● Information shown

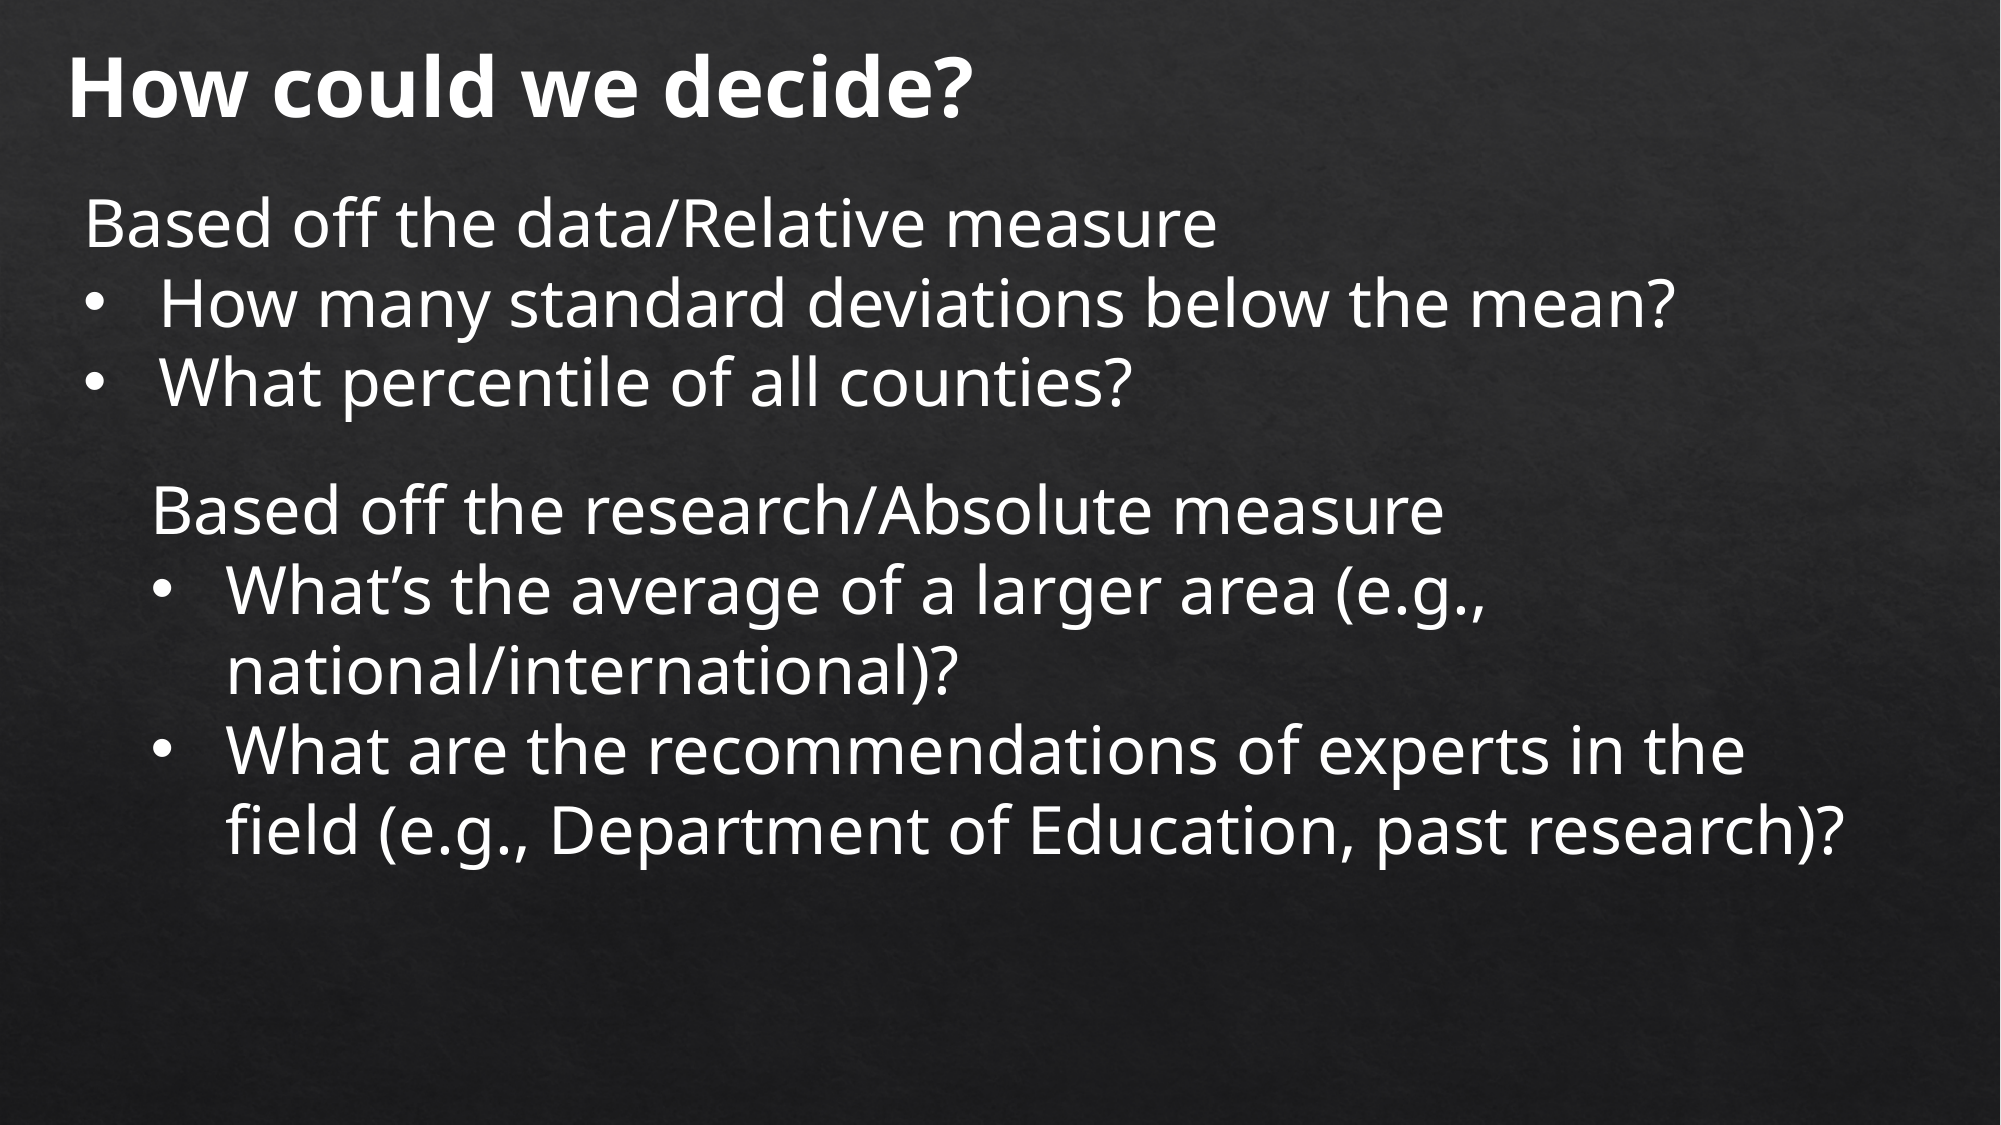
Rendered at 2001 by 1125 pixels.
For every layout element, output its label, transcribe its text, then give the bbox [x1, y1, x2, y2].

text_box How could we decide? [50, 26, 1569, 144]
text_box Based off the research/Absolute measure What’s the average of a larger area (e.g., national/international)? What are the recommendations of experts in the field (e.g., Department of Education, past research)? [135, 460, 1878, 875]
text_box Based off the data/Relative measure How many standard deviations below the mean? What percentile of all counties? [68, 172, 1693, 428]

● Task details
Each line from the one with "For every layout" through the last line of the records must be written out word for word. Include nothing else.

● Exercise solution
For every layout element, output its label, transcribe its text, then give the bbox [x1, y1, x2, y2].

text_box How could we decide? [50, 26, 1569, 144]
text_box Based off the research/Absolute measure What’s the average of a larger area (e.g., national/international)? What are the recommendations of experts in the field (e.g., Department of Education, past research)? [135, 460, 1878, 875]
text_box Based off the data/Relative measure How many standard deviations below the mean? What percentile of all counties? [68, 172, 1693, 428]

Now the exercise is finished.